После сегодняшней ночи моё тело отказывалось слушаться. Поясница ныла — каждый позвонок, каждая мышца, каждая связка. Бёдра дрожали — я чувствовал эту дрожь даже когда лежал неподвижно. А то место, о котором я старался не думать, пульсировало тупой, давящей болью. Поэтому я полусидел-полулежал на подушках — Папирус подоткнул их со всех сторон, создав нечто вроде гнезда, — и чувствовал себя мумией в саркофаге. Или принцессой на горошине. Или кем-то, кого переехали пару раз.Передо мной на коленях стояла тарелка.
Огромная. Глубокая. Спагетти.
Папирус сидел рядом со мной — на краю дивана, который прогибался под его весом, издавая жалобные скрипы, — и держал в руке свою собственную порцию. Он ел с таким энтузиазмом, с таким упоением, что я невольно залюбовался. Его щёки были перепачканы томатным соусом — красные разводы на оранжевой коже выглядели почти художественно. Кончик носа — тоже. Даже уши — и те были в красных пятнах. Я не знал, как можно испачкать соусом уши, но Папирус каким-то чудом умудрялся. — Ну как? — спросил он, облизывая вилку. Его глаза сияли — они были почти такими же яркими, как его румянец. — Вкусно?Я посмотрел на свою тарелку.
Спагетти выглядели... своеобразно. Одна половина макаронины была ледяной — я чувствовал холод, исходящий от неё, даже не дотрагиваясь. На той половине блестели крошечные кристаллики льда, переливающиеся в утреннем свете.

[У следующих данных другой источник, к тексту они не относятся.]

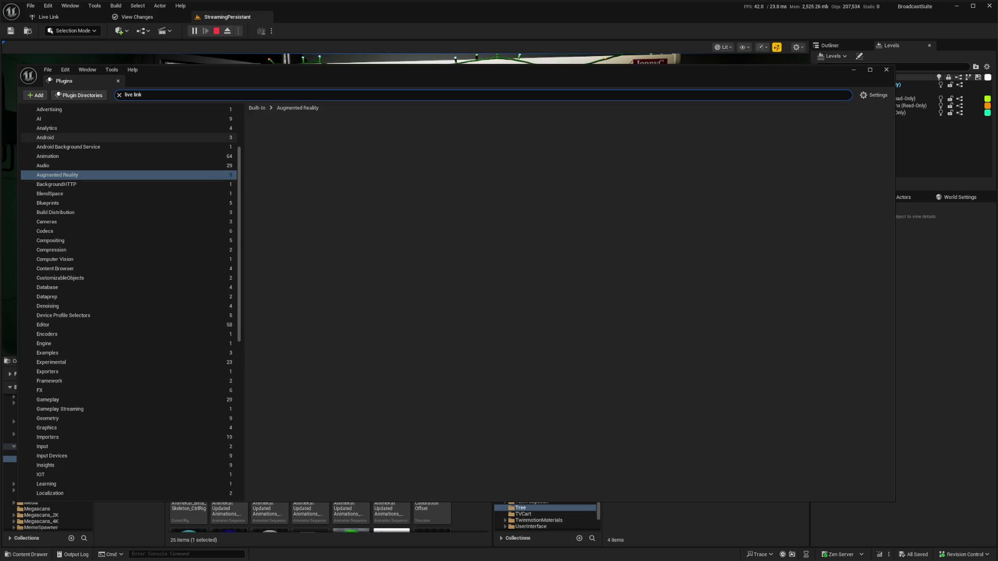
left_click(46, 153)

Другая половина была сгоревшей — чёрной, хрустящей, рассыпающейся в пепел при малейшем прикосновении, как осенние листья. Между ними — тонкая полоска нормальных, съедобных спагетти. Примерно полсантиметра. Может быть, чуть больше. Если очень повезёт. Я подцепил эту полоску вилкой — вилка была огромной, с тремя зубцами вместо четырёх, один сломался в ходе какой-то кулинарной битвы — и отправил в рот.Я показал палец вверх.

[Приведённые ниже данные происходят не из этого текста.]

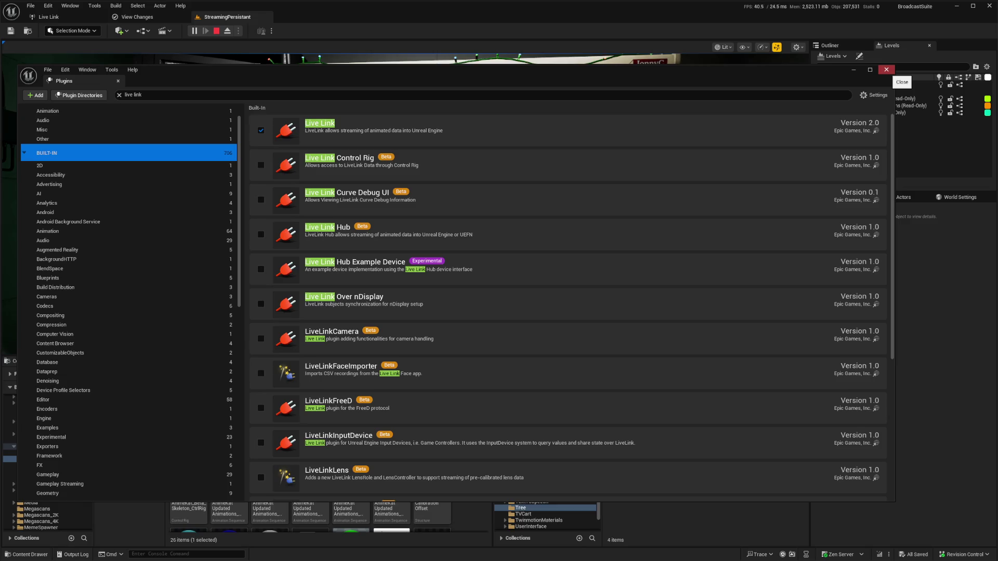
left_click(886, 70)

И не соврал. Та половина сантиметра была восхитительна. В ней чувствовалась забота, старание, любовь — и, может быть, частичка души того, кто её готовил. Папирус засиял. Буквально — от него пошёл тёплый оранжевый свет, и на секунду мне показалось, что я сижу рядом с маленьким солнцем. Его улыбка стала шире, глаза — ярче, и даже его тапки, кажется, засветились в ответ. — Я знал! — воскликнул он, поднимая ложку вверх, как знамя. — Мои спагетти — лучшие в Подземелье! Андайн говорит, что я готовлю как бог, конечно каким-то странным голосом, будто она передразнивала, но это не важно! Я не знаю, что такое «бог», но звучит величественно! Как король! Как император! Как... как Папирус! Он произнёс своё имя с таким пафосом, будто представлял его на церемонии вручения наград. Санс стоял рядом с телевизором. Прислонившись спиной к стене, скрестив руки на груди, он смотрел на нас — на меня, на Папируса, на тарелку со спагетти — с выражением, которое я не мог прочитать. Ленивое. Сонное. Но под этим что-то было. Что-то, что шевелилось в глубине его голубых глаз, как рыба под толщей льда. На нём была только майка — та самая, с надписью, — и шорты. Он был босиком, его ноги были белыми, как снег за окном. Он выглядел одновременно расслабленным и напряжённым, как хищник, который притворяется, что дремлет, но в любой момент готов прыгнуть. — Почему не ешь? — спросил Папирус, заметив, что руки брата пусты. — Я не голоден, — сказал Санс. Я перевёл взгляд на стол. Там стояла пустая бутылка из-под кетчупа. И ещё одна. И третья. Четвёртая валялась на полу, у ножки стола. Пятая — в мусорном ведре. Кетчуп, очевидно, был главным продуктом в рационе Санса. — А вот человеку нужно хорошо питаться, — продолжил Санс, и его глаза скользнули по мне. Сверху вниз — от макушки до пят. — Вижу, что ему уже стало лучше. Он усмехнулся. Одними уголками губ. И в этой усмешке было столько всего, что я покраснел, как помидор — или как Папирус в момент смущения, только розовый, а не оранжевый. Я уткнулся в тарелку. Спагетти смотрели на меня с немым вопросом: «Ну что, будешь нас есть или так и будешь пялиться?» Папирус, ничего не заметив — или сделав вид, что не заметил, — радостно кивнул: — Вот и хорошо! Кстати, человек... — Он замялся, почесал затылок, испачкав волосы соусом. — Я забыл тебе отдать телефон. Он у тебя был.Я поднял голову.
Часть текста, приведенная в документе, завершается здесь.